Park was born in Seoul, South Korea, but grew up stateside after she moved to California when she was just 10 years old. Unlike many models today, who begin their careers as teenagers, Park started modeling quite late — at the age of 26, after completing a degree in Architecture at U.C. Berkeley. For her first couple years as a model, the 29-year-old (it was her birthday this week!) even lied about her age, shedding a couple years off out of self-consciousness about the industry's standards.

"Since the majority of my fellow models are pretty young, I felt older and a little pressured," she told The Cut in 2013. "At first, we weren't sure whether to reveal my real age, but I think after I bleached my hair, more people understood that I have a personality and I'm more than just a face."

Park is totally owning her age and her look now — and after landing her second major beauty campaign this year (she signed with Redken in late 2014), it's obvious she's thriving just being herself.

"For me, it was good to start later because I had a better idea of myself," Park, who has also modeled for Tom Ford, Mac, and Benetton, told Style, "With this industry, so much is dependent on trends, so your look can be in one season and then you're never seen again.

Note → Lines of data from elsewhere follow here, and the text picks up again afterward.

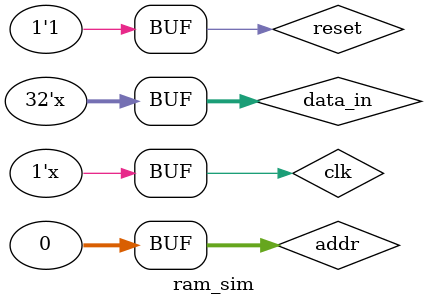
<source format=v>
`timescale 1ns / 1ps


module ram_sim();
    reg[31:0] addr = 0;
    reg[31:0] data_in = 32'h0000_6161;
    wire[31:0] data_out;
    reg clk = 0;
    reg reset = 0;
    ram RAM(
        .address(addr),
        .data_in(data_in),
        .clk(clk),
        .WE(1),
        .reset(reset),
        .mode(0),
        .data_out(data_out)
    );
    

    always #10 clk=~clk;
    always #100 data_in = data_in + 1;
    
    initial begin
        #100
        addr = addr + 1;
        
        #100
        addr = addr + 1;
        
        #100
        addr = addr + 1;
        
        #100
        addr = addr + 1;
        
        #100
        addr = addr + 1;
        
        #100
        addr = addr + 1;
        
        #100
        addr = addr + 1;
        
        #500
        reset = 1;
        
        #100
        addr = addr + 1;
    end
    

endmodule

</source>
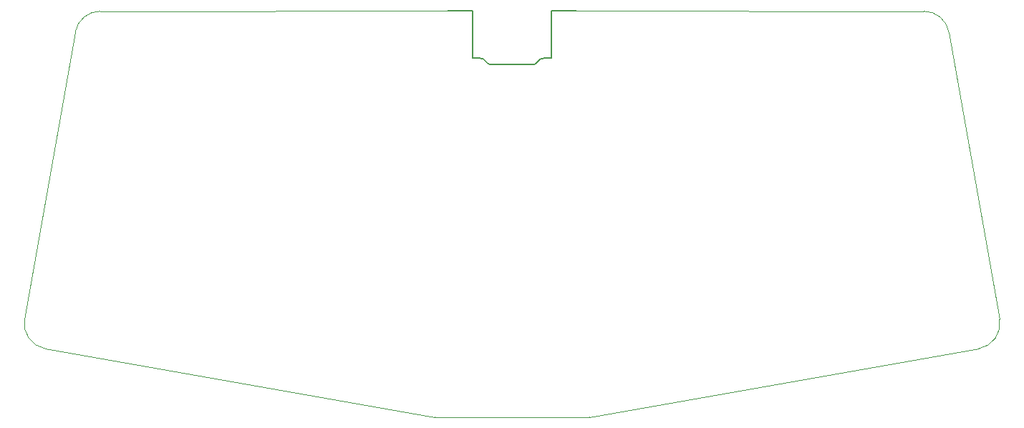
<source format=gbr>
%TF.GenerationSoftware,KiCad,Pcbnew,7.0.8*%
%TF.CreationDate,2023-12-10T13:03:46-06:00*%
%TF.ProjectId,sadcatz40,73616463-6174-47a3-9430-2e6b69636164,rev?*%
%TF.SameCoordinates,Original*%
%TF.FileFunction,Profile,NP*%
%FSLAX46Y46*%
G04 Gerber Fmt 4.6, Leading zero omitted, Abs format (unit mm)*
G04 Created by KiCad (PCBNEW 7.0.8) date 2023-12-10 13:03:46*
%MOMM*%
%LPD*%
G01*
G04 APERTURE LIST*
%TA.AperFunction,Profile*%
%ADD10C,0.050000*%
%TD*%
%TA.AperFunction,Profile*%
%ADD11C,0.100000*%
%TD*%
%TA.AperFunction,Profile*%
%ADD12C,0.150000*%
%TD*%
G04 APERTURE END LIST*
D10*
X44441565Y-32787560D02*
G75*
G03*
X41487144Y-35266610I35J-3000040D01*
G01*
X35499282Y-69225444D02*
X41487144Y-35266610D01*
X83960247Y-80816694D02*
X37932767Y-72700815D01*
X148339025Y-72700809D02*
X102311542Y-80816697D01*
D11*
X100724266Y-32754164D02*
X141830219Y-32787556D01*
D10*
X35499209Y-69225431D02*
G75*
G03*
X37932767Y-72700815I2954391J-520969D01*
G01*
D11*
X85484268Y-32754168D02*
X44441565Y-32787555D01*
D10*
X101790596Y-80862273D02*
X84481194Y-80862276D01*
X148339033Y-72700853D02*
G75*
G03*
X150772501Y-69225442I-521133J2954553D01*
G01*
X144784644Y-35266609D02*
X150772501Y-69225442D01*
X101790596Y-80862267D02*
G75*
G03*
X102311542Y-80816696I4J3000367D01*
G01*
X144784593Y-35266618D02*
G75*
G03*
X141830219Y-32787556I-2954293J-520782D01*
G01*
X83960247Y-80816693D02*
G75*
G03*
X84481194Y-80862276I520853J2952993D01*
G01*
D12*
%TO.C,J1*%
X90653304Y-39104166D02*
X95555228Y-39104166D01*
X88434266Y-38354166D02*
X89354266Y-38354166D01*
X97774266Y-38354166D02*
X96854266Y-38354166D01*
X97774266Y-38354166D02*
X97774266Y-32754166D01*
X85484266Y-32754166D02*
X88434266Y-32754166D01*
X88434266Y-32754166D02*
X88434266Y-38354166D01*
X97774266Y-32754166D02*
X100724266Y-32754166D01*
X90073067Y-38769166D02*
G75*
G03*
X90653304Y-39104166I580237J335000D01*
G01*
X95555228Y-39104165D02*
G75*
G03*
X96135464Y-38769166I0J669999D01*
G01*
X96854266Y-38354167D02*
G75*
G03*
X96135466Y-38769166I0J-829999D01*
G01*
X90073067Y-38769166D02*
G75*
G03*
X89354266Y-38354166I-718801J-415000D01*
G01*
%TD*%
M02*

</source>
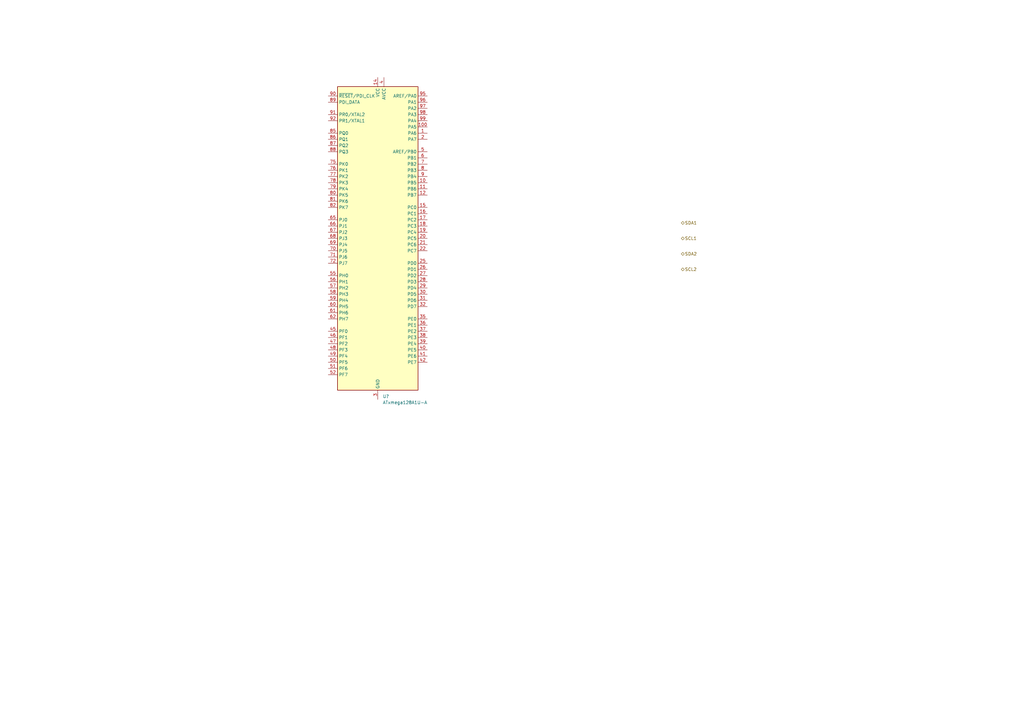
<source format=kicad_sch>
(kicad_sch (version 20211123) (generator eeschema)

  (uuid 45f372fa-9004-4f4a-8306-c471e7d4bb5c)

  (paper "A3")

  


  (hierarchical_label "SDA1" (shape bidirectional) (at 279.4 91.44 0)
    (effects (font (size 1.27 1.27)) (justify left))
    (uuid 2217f16e-4eb8-4015-a3f6-eb58ec86c3c0)
  )
  (hierarchical_label "SCL1" (shape bidirectional) (at 279.4 97.79 0)
    (effects (font (size 1.27 1.27)) (justify left))
    (uuid 5c893950-aff0-462c-81df-1462a4704a95)
  )
  (hierarchical_label "SCL2" (shape bidirectional) (at 279.4 110.49 0)
    (effects (font (size 1.27 1.27)) (justify left))
    (uuid 6ea5c8ae-def5-4e2f-a3f5-6e1e189996c4)
  )
  (hierarchical_label "SDA2" (shape bidirectional) (at 279.4 104.14 0)
    (effects (font (size 1.27 1.27)) (justify left))
    (uuid bab8afd4-93e9-48b2-ae66-937e793dbfc9)
  )

  (symbol (lib_id "MCU_Microchip_ATmega:ATxmega128A1U-A") (at 154.94 97.79 0) (unit 1)
    (in_bom yes) (on_board yes) (fields_autoplaced)
    (uuid 62e1c80e-9847-49cc-be7d-15dd3adee36b)
    (property "Reference" "U?" (id 0) (at 156.9594 162.56 0)
      (effects (font (size 1.27 1.27)) (justify left))
    )
    (property "Value" "ATxmega128A1U-A" (id 1) (at 156.9594 165.1 0)
      (effects (font (size 1.27 1.27)) (justify left))
    )
    (property "Footprint" "Package_QFP:TQFP-100_14x14mm_P0.5mm" (id 2) (at 154.94 97.79 0)
      (effects (font (size 1.27 1.27) italic) hide)
    )
    (property "Datasheet" "http://ww1.microchip.com/downloads/en/DeviceDoc/Atmel-8385-8-and-16-bit-AVR-Microcontroller-ATxmega64A1U-ATxmega128A1U_datasheet.pdf" (id 3) (at 154.94 97.79 0)
      (effects (font (size 1.27 1.27)) hide)
    )
    (pin "1" (uuid c9598e26-19d5-4d65-b5a2-1fc5c2af27d9))
    (pin "10" (uuid 79095019-33d0-4d72-a627-ed5a8471af9d))
    (pin "100" (uuid d6040e0a-9a0e-4521-a0f2-71b26e7073ec))
    (pin "11" (uuid 9fcf762a-5f15-4795-ae99-1bd85e8f2b70))
    (pin "12" (uuid 4ebd46ca-e187-4f11-9d9c-315c686dfb4c))
    (pin "13" (uuid abf6a3a6-a4df-43fe-a2f9-8f726c72f8a6))
    (pin "14" (uuid 95a70c31-a2a6-451d-a89c-e93046b6f1cf))
    (pin "15" (uuid 8341f8f1-d739-47b9-99bf-aee1a4bce782))
    (pin "16" (uuid 38904c45-de99-42e3-ae2a-9fc80e4a7ab7))
    (pin "17" (uuid fc74817c-5d6d-4ab4-9719-0c5e96b42e5f))
    (pin "18" (uuid c79524c2-d191-44ae-8f11-0904eef8c4a9))
    (pin "19" (uuid 066606f3-4861-4227-8406-14798ecdb417))
    (pin "2" (uuid 8faf340a-1df3-4741-92f9-2eb566e17d47))
    (pin "20" (uuid 3b77c19a-fde7-47f6-9502-1b8f13d0007c))
    (pin "21" (uuid 46265b2c-c338-4b5b-952d-7a91a10322eb))
    (pin "22" (uuid 8e55c817-9945-46e0-8294-dcb1d301ee8e))
    (pin "23" (uuid 8b99abb0-0300-4683-9172-cdcf30b574fc))
    (pin "24" (uuid fad305d0-7858-4c21-afe0-fdf1a500e3b5))
    (pin "25" (uuid 7e7d999c-ce06-40d1-8b24-36fb4db69ddf))
    (pin "26" (uuid 43303764-4df6-4694-88f0-7a2c017136bf))
    (pin "27" (uuid 73cd5f45-99fb-4258-bbda-877c9c7b6165))
    (pin "28" (uuid c7e90547-0eb6-4fd4-8980-0d969cda3caa))
    (pin "29" (uuid 565c42a2-743f-4142-a3cd-2531a0f5d5ae))
    (pin "3" (uuid 7e9b1ba1-8d67-4b7b-8891-7effc819aa89))
    (pin "30" (uuid e871a402-58a1-4260-9b49-11a374026abf))
    (pin "31" (uuid 64d80082-3c36-449d-8521-c97e0df08c36))
    (pin "32" (uuid c3db50dd-c56f-4d49-b992-fb33d58bd8ed))
    (pin "33" (uuid f07d6960-c8ba-4690-aae6-d2f0ff2294e7))
    (pin "34" (uuid 8092f2a0-3a37-44ea-87bb-d0cc7d162f81))
    (pin "35" (uuid 0646dc58-0837-4340-b8f0-1ffd87dcd104))
    (pin "36" (uuid 882f4ead-7a29-4433-87cb-19b35c5edc5d))
    (pin "37" (uuid 8e8c3516-3db0-4820-8642-af689f53cac6))
    (pin "38" (uuid f74c703f-6a93-48f9-b348-1c3b576b72b3))
    (pin "39" (uuid e4d917e4-1702-476b-b07c-b5505e493c2d))
    (pin "4" (uuid 0f9dc385-3895-4e35-9762-d10d92d20a6f))
    (pin "40" (uuid f64a859c-18a4-4fce-8ef3-bd8242d1ebf1))
    (pin "41" (uuid 41286b8b-dbb6-498a-88d0-e01ed61a95c3))
    (pin "42" (uuid 0c564d47-414a-4bc4-b73a-5cc5900d97b3))
    (pin "43" (uuid aaa30092-a611-40c1-ab63-c66b1f1e7024))
    (pin "44" (uuid 03789ba4-8aa2-414a-a4fd-c3843d865cae))
    (pin "45" (uuid 600b0767-e582-4221-8c8e-c9dd5383bdbe))
    (pin "46" (uuid 3d33e208-5323-4b85-98da-7777d68b4978))
    (pin "47" (uuid 2cccc9f2-17a7-4b79-b666-e97363a0e69e))
    (pin "48" (uuid 9061d5a4-6059-4aba-be15-b2fbb2bb2274))
    (pin "49" (uuid c767fbbb-ae5e-493c-b48f-7bfc5bafbdd1))
    (pin "5" (uuid 0dad7f5c-7af4-4590-9d18-df9edc0eabff))
    (pin "50" (uuid 5c0c1fc7-3356-46d7-a3d7-877cd4363317))
    (pin "51" (uuid d9b709cd-8219-4f67-8b21-407a65557c19))
    (pin "52" (uuid 7f6ef899-2f36-4c7a-954d-ea637e4b732c))
    (pin "53" (uuid 76ffa26b-7107-4d47-9386-0123aef42b3a))
    (pin "54" (uuid ad623068-f609-441f-bdaa-6382a25aa152))
    (pin "55" (uuid faf8f6e2-30c3-43d2-aeaf-94d82cb9b2a8))
    (pin "56" (uuid 1daebe12-b14f-440a-bb67-ed39997802a2))
    (pin "57" (uuid cc44e909-c85e-416d-845e-e09ac0b88456))
    (pin "58" (uuid 514596b4-1559-441a-a26a-1c8f4278c2e1))
    (pin "59" (uuid b7185648-561c-4341-b584-39f6b981aabf))
    (pin "6" (uuid fc95c46a-53af-4642-befb-85891a18dad6))
    (pin "60" (uuid 214fb611-7792-473c-88de-456ca46bb0b7))
    (pin "61" (uuid f628b2ed-234d-49d1-bc23-6c22a1395664))
    (pin "62" (uuid 7fc52ee0-fa10-48fe-a901-c30d7105c794))
    (pin "63" (uuid 38c3df71-8866-4d33-a5d9-c4760c8510ed))
    (pin "64" (uuid b82b95c2-ded7-4aa6-9c1d-478c9bdd12a7))
    (pin "65" (uuid e15d6dc1-293d-4303-b197-2da7eaf3d5da))
    (pin "66" (uuid 61a3571f-e616-48b1-ae76-4c508cafaa8d))
    (pin "67" (uuid 22371f98-86bd-48cf-b807-68db637dbe7e))
    (pin "68" (uuid 94fcd7df-3f5b-4831-9f9e-8368a8b47540))
    (pin "69" (uuid 4d2c72b3-bd76-4b04-86d4-7d04cde67647))
    (pin "7" (uuid 2776e6d1-1346-4cc4-aaaf-7e9211f75cb5))
    (pin "70" (uuid 8efccd2c-2a2c-4179-8ff1-05d7d0fd2b07))
    (pin "71" (uuid feebb700-fd96-4414-bed7-8308bdbf6f33))
    (pin "72" (uuid 349750cc-019f-4e2c-afc9-f9806c5cbf27))
    (pin "73" (uuid 048662b8-2044-4e4c-9afc-e7eaf145921a))
    (pin "74" (uuid 818813ba-56eb-4d91-a3f5-09a2445533a0))
    (pin "75" (uuid 312554bd-1f6d-4953-aa48-7bb3ac38fd14))
    (pin "76" (uuid eafc472c-d445-44de-9469-9ba7ccc9be4e))
    (pin "77" (uuid 55c334b1-776f-4d0f-9f31-b64ca0c21154))
    (pin "78" (uuid ad7cc6cd-dfbb-4038-a03a-13f072454b0c))
    (pin "79" (uuid 7ccb327d-b04e-432f-ad3a-8c6970671fd4))
    (pin "8" (uuid 8027f6c1-e0c7-4a20-9f2d-d37aeb9c6f3b))
    (pin "80" (uuid e7edd75a-945c-4109-9e8b-28fd35146ed4))
    (pin "81" (uuid cc96ff47-9f0c-4d92-b20c-0b1ff91b12c4))
    (pin "82" (uuid 550c3939-5038-4a88-8823-ec77f3cb0f86))
    (pin "83" (uuid a552b49c-3ccc-4db4-9e27-a1496f8cc7b4))
    (pin "84" (uuid fcca3352-3c9d-496b-aadc-dca8458c9365))
    (pin "85" (uuid 65d520bb-c0d1-4bb6-9b27-289a1a6f1d16))
    (pin "86" (uuid 87efd01a-7b73-4e94-a521-35b4196b564d))
    (pin "87" (uuid f5a89522-8a1b-49fd-9f83-263c7bfa45e4))
    (pin "88" (uuid 2fe25507-6833-43fe-9080-ddf78ec0613d))
    (pin "89" (uuid bd6ac4c4-05d6-4722-8e6c-11a1c61f5793))
    (pin "9" (uuid 00f55820-6464-42ed-917b-04076b278378))
    (pin "90" (uuid 84cbfeb8-2fcc-4bed-a6fb-c5165d386be5))
    (pin "91" (uuid 2679bd7e-811b-47a2-892f-95e7b868197f))
    (pin "92" (uuid 7a4a602a-c40a-44bb-a869-f64d19167b6c))
    (pin "93" (uuid 307e485b-a8d5-483d-8c76-2719294d9fea))
    (pin "94" (uuid c135b76b-a342-4106-986e-5f391c75b111))
    (pin "95" (uuid e0682adc-5edf-4eeb-aa2e-fa821de8880d))
    (pin "96" (uuid c03e1c17-c9ad-4000-9372-559aaaaa4feb))
    (pin "97" (uuid 33c9c283-1cf9-4c88-963a-f3ab7348731c))
    (pin "98" (uuid d44fc95f-5514-401d-be18-e9e60d331857))
    (pin "99" (uuid c8011f21-90f2-4f63-a303-d1d36fd83434))
  )
)

</source>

So it's good to be confident about who you are and where you stand."

Clearly, her late start paid off, because she's no stranger to confidence. Park is best known for her platinum blonde hair (and brows), an intentional choice she made to avoid being typecast based on her ethnicity — which actually lost her a few jobs. A casting director even once told her she was "too much of a departure from the typical Asian model" because of it, which is problematic in so many ways — and a sign of how far we have left to go in normalizing diversity in fashion. Hopefully, Park's L'Oréal campaign will be at least a small step in the right direction.

As reported by Jezebel, only 7.67% of models at New York Fashion Week for the Fall-Winter 2014 season were Asian. Black models constituted 9.75% of all runway walkers. Latina models represented 2.12% of the total. This is in comparison with white models, who represented about 80% of NYFW catwalkers. For those who enjoy numbers, that means there were nearly four times as many white models as all non-white models combined. And it hasn't gotten much more diverse since — The Fashion Spot recently analyzed all of the Fashion Weeks from Fall 2015 and found 80% of models were white again.

It's no secret that diversity is a huge issue in the fashion industry, which is why extremely high profile campaigns like Park's with L'Oréal are so essential. Representation is important not because of statistics, but because everyone deserves to identify with someone represented in media and fashion. The more diverse representation we have, the more we can widen the too-narrow beauty standards, which damage young women's self-esteem.

"The thing is that I'm Asian, but I'm also Asian-American. And I think growing up in America and having a multicultural background, you know where you stand but you also want to melt into the pot," Park told Style.com. "So to be the first to represent a global brand is a huge honor. . .[People] are starting to understand that the world is getting smaller and you see different faces everywhere."